▶ [What you have to do]:
All of the data goes into your copy exactly as written. Images do not.

▶ [Data supplied]:

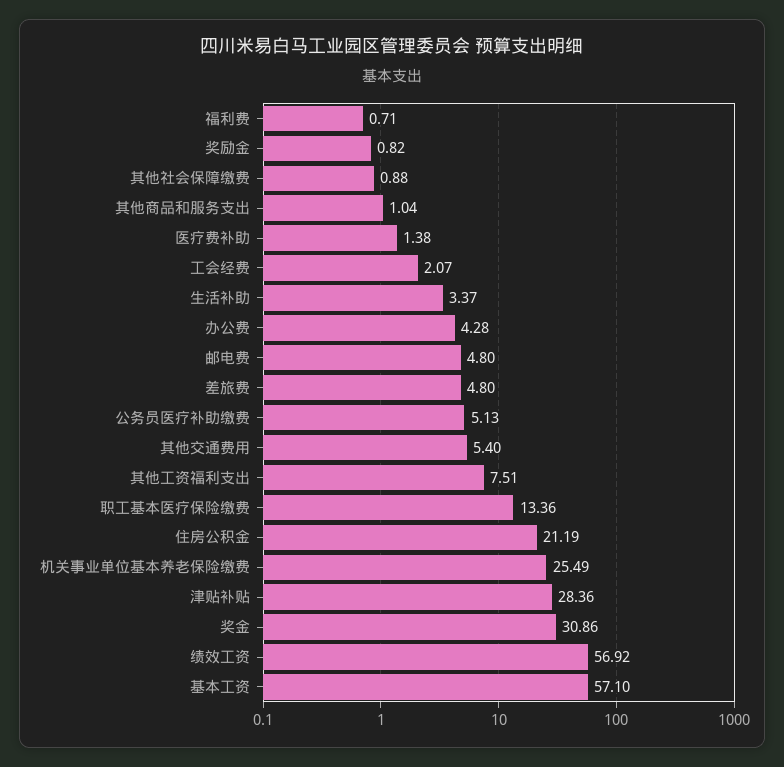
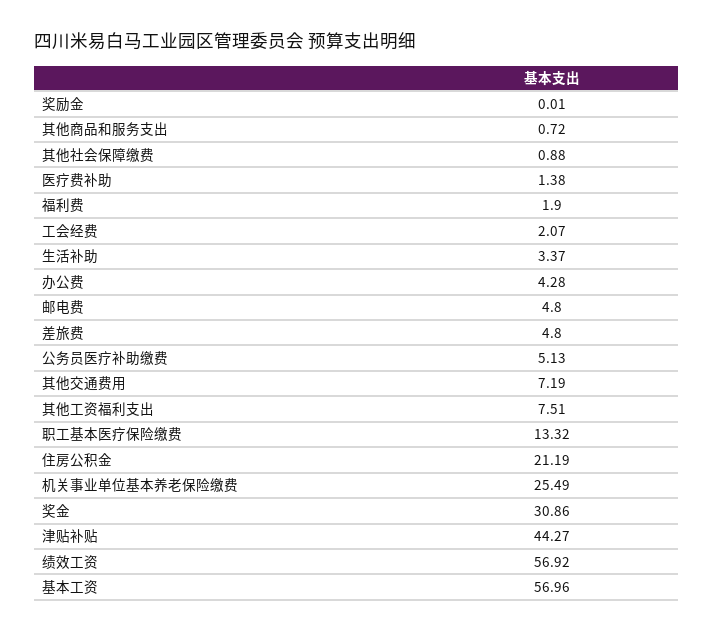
  {
-   "福利费": 0.71,
+   "福利费": 1.9,
-   "奖励金": 0.82,
+   "奖励金": 0.01,
    "其他社会保障缴费": 0.88,
-   "其他商品和服务支出": 1.04,
+   "其他商品和服务支出": 0.72,
    "医疗费补助": 1.38,
    "工会经费": 2.07,
    "生活补助": 3.37,
    "办公费": 4.28,
    "邮电费": 4.8,
    "差旅费": 4.8,
    "公务员医疗补助缴费": 5.13,
-   "其他交通费用": 5.4,
+   "其他交通费用": 7.19,
    "其他工资福利支出": 7.51,
-   "职工基本医疗保险缴费": 13.36,
+   "职工基本医疗保险缴费": 13.32,
    "住房公积金": 21.19,
    "机关事业单位基本养老保险缴费": 25.49,
-   "津贴补贴": 28.36,
+   "津贴补贴": 44.27,
    "奖金": 30.86,
    "绩效工资": 56.92,
-   "基本工资": 57.1
+   "基本工资": 56.96
  }

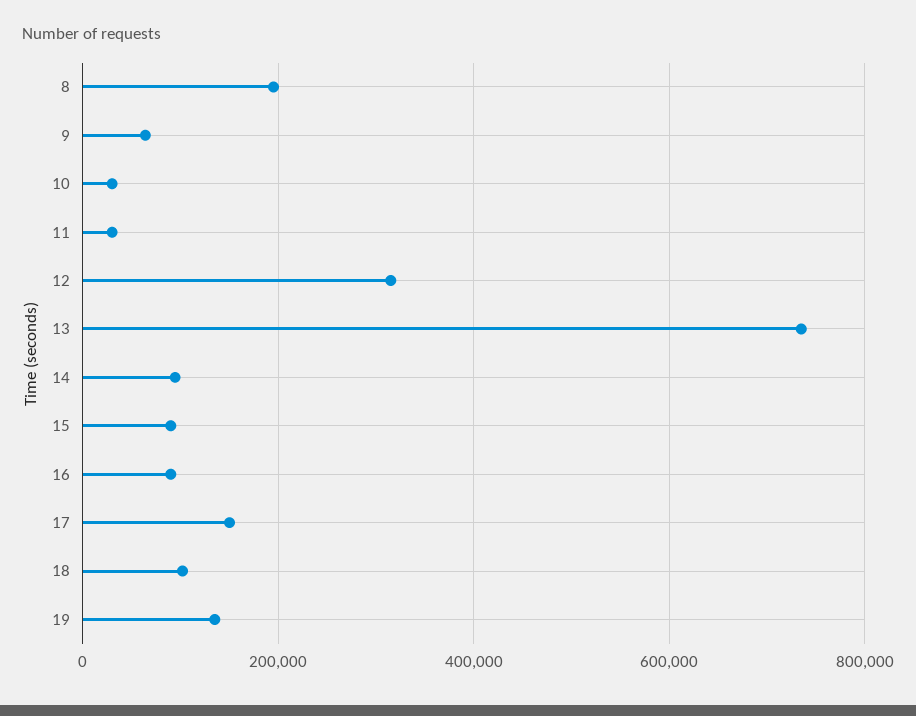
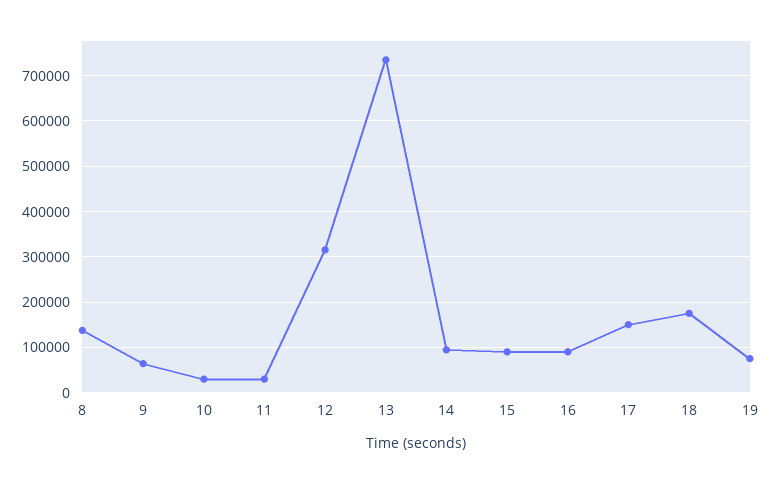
  {
-   "8": 200000,
+   "8": 140000,
    "9": 60000,
    "10": 40000,
    "11": 40000,
    "12": 320000,
    "13": 740000,
    "14": 100000,
    "15": 100000,
    "16": 100000,
    "17": 160000,
-   "18": 100000,
+   "18": 180000,
-   "19": 140000
+   "19": 80000
  }

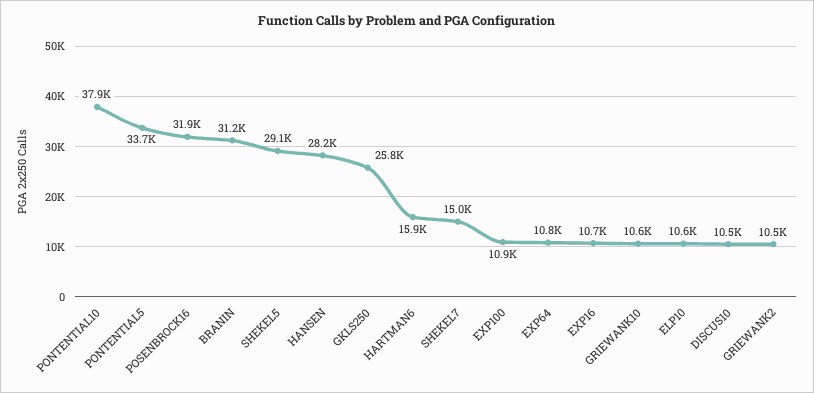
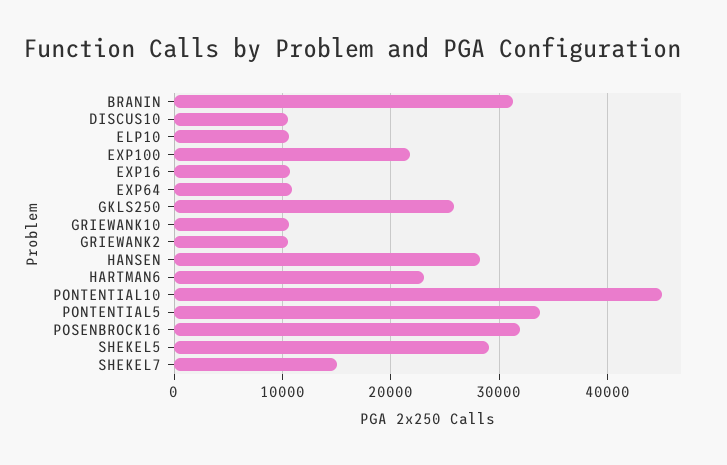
  {
-   "PONTENTIAL10": 37900,
+   "PONTENTIAL10": 45000,
    "PONTENTIAL5": 33700,
    "POSENBROCK16": 31900,
    "BRANIN": 31200,
    "SHEKEL5": 29100,
    "HANSEN": 28200,
    "GKLS250": 25800,
-   "HARTMAN6": 15900,
+   "HARTMAN6": 23000,
    "SHEKEL7": 15000,
-   "EXP100": 10900,
+   "EXP100": 22000,
    "EXP64": 10800,
    "EXP16": 10700,
    "GRIEWANK10": 10600,
    "ELP10": 10600,
    "DISCUS10": 10500,
    "GRIEWANK2": 10500
  }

▶ [Answer below]:
  {
-   "福利费": 0.71,
+   "福利费": 1.9,
-   "奖励金": 0.82,
+   "奖励金": 0.01,
    "其他社会保障缴费": 0.88,
-   "其他商品和服务支出": 1.04,
+   "其他商品和服务支出": 0.72,
    "医疗费补助": 1.38,
    "工会经费": 2.07,
    "生活补助": 3.37,
    "办公费": 4.28,
    "邮电费": 4.8,
    "差旅费": 4.8,
    "公务员医疗补助缴费": 5.13,
-   "其他交通费用": 5.4,
+   "其他交通费用": 7.19,
    "其他工资福利支出": 7.51,
-   "职工基本医疗保险缴费": 13.36,
+   "职工基本医疗保险缴费": 13.32,
    "住房公积金": 21.19,
    "机关事业单位基本养老保险缴费": 25.49,
-   "津贴补贴": 28.36,
+   "津贴补贴": 44.27,
    "奖金": 30.86,
    "绩效工资": 56.92,
-   "基本工资": 57.1
+   "基本工资": 56.96
  }

  {
-   "8": 200000,
+   "8": 140000,
    "9": 60000,
    "10": 40000,
    "11": 40000,
    "12": 320000,
    "13": 740000,
    "14": 100000,
    "15": 100000,
    "16": 100000,
    "17": 160000,
-   "18": 100000,
+   "18": 180000,
-   "19": 140000
+   "19": 80000
  }

  {
-   "PONTENTIAL10": 37900,
+   "PONTENTIAL10": 45000,
    "PONTENTIAL5": 33700,
    "POSENBROCK16": 31900,
    "BRANIN": 31200,
    "SHEKEL5": 29100,
    "HANSEN": 28200,
    "GKLS250": 25800,
-   "HARTMAN6": 15900,
+   "HARTMAN6": 23000,
    "SHEKEL7": 15000,
-   "EXP100": 10900,
+   "EXP100": 22000,
    "EXP64": 10800,
    "EXP16": 10700,
    "GRIEWANK10": 10600,
    "ELP10": 10600,
    "DISCUS10": 10500,
    "GRIEWANK2": 10500
  }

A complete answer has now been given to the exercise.